Milhares de feridos a bala correm risco de vida com infecções em Gaza, diz MSF

media Habitantes de Gaza após ataque aéreo de Israel, em 13 de novembro de 2018. MAHMUD HAMS / AFP

Milhares de palestinos feridos em Gaza por tiroteios israelenses durante protestos ao longo da fronteira sofrem com infecções que ameaçam deixá-los permanentemente incapacitados, ou mesmo matá-los, segundo alerta da organização Médicos sem Fronteiras (MSF) desta quinta-feira (29).

A organização Médicos sem Fronteiras, que tem cerca de 260 funcionários trabalhando em quatro hospitais e cinco clínicas de pós-operatório na Faixa de Gaza, declarou um estado de "emergência de saúde real".

O MSF fez um apelo à comunidade internacional em prol de assistência financeira e pediu às autoridades israelenses e palestinas que facilitem o acesso e o trabalho do atendimento médico, bem como a transferência dos feridos para fora do enclave sob bloqueio, quando for necessário.

A Faixa de Gaza, localizada entre Israel, Egito e o Mediterrâneo, tem vivenciado meses de manifestações e violência desde março entre palestinos e soldados israelenses, estes últimos posicionados em muros de vários metros de altura, que fecham a fronteira.

Pelo menos 235 palestinos foram mortos por tiros ou bombardeios israelenses desde o início da mobilização, em 30 de março, para exigir o fim do bloqueio e o retorno de refugiados palestinos para as terras de onde foram expulsos, desde a criação do Estado de Israel em 1948. Dois soldados israelenses foram mortos.

Fraturas expostas e risco de amputações

Entre 30 de março e 31 de outubro, os médicos do MSF afirmam terem cuidado de 3.177 pacientes dos 5.866 atingidos por balas, segundo as autoridades sanitárias de Gaza. A grande maioria sofre de fraturas expostas e graves danos nos tecidos do corpo.
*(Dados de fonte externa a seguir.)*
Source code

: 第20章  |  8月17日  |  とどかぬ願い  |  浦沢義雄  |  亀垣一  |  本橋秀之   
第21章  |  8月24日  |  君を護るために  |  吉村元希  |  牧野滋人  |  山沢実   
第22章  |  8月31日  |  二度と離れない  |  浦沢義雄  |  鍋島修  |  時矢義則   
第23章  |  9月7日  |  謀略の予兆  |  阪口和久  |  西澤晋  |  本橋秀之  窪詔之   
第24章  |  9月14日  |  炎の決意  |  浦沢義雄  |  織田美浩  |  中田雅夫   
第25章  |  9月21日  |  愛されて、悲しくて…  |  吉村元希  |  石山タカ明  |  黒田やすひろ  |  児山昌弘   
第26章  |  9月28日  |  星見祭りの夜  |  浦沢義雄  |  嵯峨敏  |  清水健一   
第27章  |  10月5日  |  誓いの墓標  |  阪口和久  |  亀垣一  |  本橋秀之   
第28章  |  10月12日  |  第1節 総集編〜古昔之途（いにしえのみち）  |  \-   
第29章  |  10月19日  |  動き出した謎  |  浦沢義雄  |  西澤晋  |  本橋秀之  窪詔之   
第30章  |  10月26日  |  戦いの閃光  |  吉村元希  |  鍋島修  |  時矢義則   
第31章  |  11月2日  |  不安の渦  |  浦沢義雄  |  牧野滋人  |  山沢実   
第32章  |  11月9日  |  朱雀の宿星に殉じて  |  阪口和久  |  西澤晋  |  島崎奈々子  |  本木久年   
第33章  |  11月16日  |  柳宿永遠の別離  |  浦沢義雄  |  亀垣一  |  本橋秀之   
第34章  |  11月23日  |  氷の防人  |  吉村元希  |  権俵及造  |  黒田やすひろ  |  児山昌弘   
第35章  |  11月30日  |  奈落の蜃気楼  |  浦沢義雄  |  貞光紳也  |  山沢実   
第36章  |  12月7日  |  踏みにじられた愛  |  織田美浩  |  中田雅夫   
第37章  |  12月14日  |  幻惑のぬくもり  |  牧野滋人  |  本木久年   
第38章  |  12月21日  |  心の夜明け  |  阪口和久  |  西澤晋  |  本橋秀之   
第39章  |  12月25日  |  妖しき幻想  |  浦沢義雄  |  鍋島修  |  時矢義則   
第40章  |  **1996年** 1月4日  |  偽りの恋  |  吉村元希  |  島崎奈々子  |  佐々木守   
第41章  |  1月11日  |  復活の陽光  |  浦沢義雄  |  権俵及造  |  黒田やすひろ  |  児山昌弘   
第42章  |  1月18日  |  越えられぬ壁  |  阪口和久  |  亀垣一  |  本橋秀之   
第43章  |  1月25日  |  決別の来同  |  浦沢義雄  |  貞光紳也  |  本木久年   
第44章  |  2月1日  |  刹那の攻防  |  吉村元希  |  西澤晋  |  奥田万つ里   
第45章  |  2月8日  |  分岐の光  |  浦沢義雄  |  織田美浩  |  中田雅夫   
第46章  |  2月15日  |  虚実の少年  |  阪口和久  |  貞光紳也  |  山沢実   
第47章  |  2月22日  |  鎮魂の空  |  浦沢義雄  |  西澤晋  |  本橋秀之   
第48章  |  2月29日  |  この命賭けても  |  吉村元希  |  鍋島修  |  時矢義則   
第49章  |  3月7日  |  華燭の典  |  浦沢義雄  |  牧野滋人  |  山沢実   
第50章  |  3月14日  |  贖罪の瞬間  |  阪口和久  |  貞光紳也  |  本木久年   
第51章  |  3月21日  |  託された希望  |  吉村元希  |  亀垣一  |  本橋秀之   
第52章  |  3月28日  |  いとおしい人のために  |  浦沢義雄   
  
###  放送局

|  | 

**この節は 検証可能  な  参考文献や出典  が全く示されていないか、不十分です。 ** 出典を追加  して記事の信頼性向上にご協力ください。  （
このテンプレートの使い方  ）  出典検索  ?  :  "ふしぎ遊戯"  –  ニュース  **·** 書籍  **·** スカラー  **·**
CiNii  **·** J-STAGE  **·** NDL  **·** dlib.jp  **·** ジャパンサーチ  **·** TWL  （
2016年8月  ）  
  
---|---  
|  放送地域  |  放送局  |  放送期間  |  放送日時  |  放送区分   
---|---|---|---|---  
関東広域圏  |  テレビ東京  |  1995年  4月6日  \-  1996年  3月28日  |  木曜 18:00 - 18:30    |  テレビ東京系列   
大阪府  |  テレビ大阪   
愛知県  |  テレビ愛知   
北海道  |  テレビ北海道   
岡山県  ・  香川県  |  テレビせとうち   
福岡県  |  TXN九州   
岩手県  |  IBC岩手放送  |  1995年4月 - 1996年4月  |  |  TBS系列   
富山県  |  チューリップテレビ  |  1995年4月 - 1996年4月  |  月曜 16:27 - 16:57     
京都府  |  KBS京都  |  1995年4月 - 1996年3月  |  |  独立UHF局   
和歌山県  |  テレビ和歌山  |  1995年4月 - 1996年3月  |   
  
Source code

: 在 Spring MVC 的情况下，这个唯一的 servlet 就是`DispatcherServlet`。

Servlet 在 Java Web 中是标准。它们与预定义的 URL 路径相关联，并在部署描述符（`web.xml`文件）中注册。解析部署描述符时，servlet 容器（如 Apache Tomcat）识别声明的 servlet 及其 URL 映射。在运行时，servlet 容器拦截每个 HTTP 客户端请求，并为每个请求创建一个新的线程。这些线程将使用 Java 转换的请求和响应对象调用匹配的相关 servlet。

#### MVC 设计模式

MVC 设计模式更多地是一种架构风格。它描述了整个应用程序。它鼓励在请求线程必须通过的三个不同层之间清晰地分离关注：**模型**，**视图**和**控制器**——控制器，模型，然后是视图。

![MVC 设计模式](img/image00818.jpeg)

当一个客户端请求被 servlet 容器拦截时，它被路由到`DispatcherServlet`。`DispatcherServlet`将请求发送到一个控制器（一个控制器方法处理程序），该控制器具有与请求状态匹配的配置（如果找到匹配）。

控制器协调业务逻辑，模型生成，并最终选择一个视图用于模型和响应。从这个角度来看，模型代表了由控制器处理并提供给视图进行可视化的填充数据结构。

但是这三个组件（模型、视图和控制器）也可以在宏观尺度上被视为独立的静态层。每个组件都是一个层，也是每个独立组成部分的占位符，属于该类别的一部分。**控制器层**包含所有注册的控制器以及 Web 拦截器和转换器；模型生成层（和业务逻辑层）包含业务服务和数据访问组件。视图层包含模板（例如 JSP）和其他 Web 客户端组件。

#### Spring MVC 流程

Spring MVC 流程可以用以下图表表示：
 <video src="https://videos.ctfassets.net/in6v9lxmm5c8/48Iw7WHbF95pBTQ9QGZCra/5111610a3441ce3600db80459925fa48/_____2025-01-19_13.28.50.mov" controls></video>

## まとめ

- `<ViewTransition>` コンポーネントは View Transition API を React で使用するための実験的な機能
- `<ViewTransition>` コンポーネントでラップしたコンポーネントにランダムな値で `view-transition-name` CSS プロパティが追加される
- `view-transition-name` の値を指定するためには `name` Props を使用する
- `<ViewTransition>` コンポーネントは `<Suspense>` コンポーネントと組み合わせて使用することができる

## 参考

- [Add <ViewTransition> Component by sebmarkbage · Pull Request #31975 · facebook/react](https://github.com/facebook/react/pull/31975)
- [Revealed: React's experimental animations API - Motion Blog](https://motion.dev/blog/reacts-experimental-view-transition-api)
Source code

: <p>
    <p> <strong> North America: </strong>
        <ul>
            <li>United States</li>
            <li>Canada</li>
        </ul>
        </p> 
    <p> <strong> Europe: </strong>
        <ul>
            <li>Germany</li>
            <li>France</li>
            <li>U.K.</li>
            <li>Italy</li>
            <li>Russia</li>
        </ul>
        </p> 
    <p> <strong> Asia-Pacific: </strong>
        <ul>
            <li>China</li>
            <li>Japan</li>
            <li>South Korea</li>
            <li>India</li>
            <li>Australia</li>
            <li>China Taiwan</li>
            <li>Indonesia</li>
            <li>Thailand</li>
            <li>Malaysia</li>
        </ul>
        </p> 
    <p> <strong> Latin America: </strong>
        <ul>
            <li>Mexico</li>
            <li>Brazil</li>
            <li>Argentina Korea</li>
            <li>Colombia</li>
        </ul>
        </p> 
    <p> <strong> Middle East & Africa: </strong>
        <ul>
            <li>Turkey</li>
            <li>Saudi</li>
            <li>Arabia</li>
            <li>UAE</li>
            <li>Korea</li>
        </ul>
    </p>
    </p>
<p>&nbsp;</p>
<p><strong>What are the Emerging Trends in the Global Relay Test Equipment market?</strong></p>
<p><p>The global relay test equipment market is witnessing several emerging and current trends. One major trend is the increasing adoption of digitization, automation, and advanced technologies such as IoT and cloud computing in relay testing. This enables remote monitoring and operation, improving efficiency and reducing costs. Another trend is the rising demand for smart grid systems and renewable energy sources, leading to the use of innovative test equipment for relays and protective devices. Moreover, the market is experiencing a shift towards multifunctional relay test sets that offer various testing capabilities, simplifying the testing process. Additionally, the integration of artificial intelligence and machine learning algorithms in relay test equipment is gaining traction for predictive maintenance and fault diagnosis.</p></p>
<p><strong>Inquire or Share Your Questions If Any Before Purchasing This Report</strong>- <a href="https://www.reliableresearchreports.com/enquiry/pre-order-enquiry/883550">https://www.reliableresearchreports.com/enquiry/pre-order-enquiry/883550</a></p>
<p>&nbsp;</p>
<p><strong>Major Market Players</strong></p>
O fluxo dos feridos sobrecarrega o sistema médico de Gaza, que já é notoriamente subdimensionado, segundo a organização.

Segundo as "estimativas mais conservadoras" do MSF, pelo menos 25% dos pacientes com fraturas expostas, cerca de mil, possuem infecções. "As consequências dessas lesões, especialmente não tratadas, podem causar desde incapacidades permanentes para alguns, até a amputação ou morte em caso de infecções não tratadas", afirma o comunicado. "Uma resposta adequada custará dezenas de milhões de euros - uma quantia que deve ser encontrada com urgência", acrescenta.

Israel se defende contra acusações de uso excessivo da força, acusando o movimento islâmico Hamas, que governa Gaza, de usar a mobilização como cobertura para atividades "terroristas".

Israel e o Hamas travaram três guerras em Gaza desde 2008. As tensões nos últimos meses aumentaram os temores de um novo conflito. No entanto, um cessar-fogo foi concluído em 13 de novembro após o confronto mais grave desde a guerra de 2014.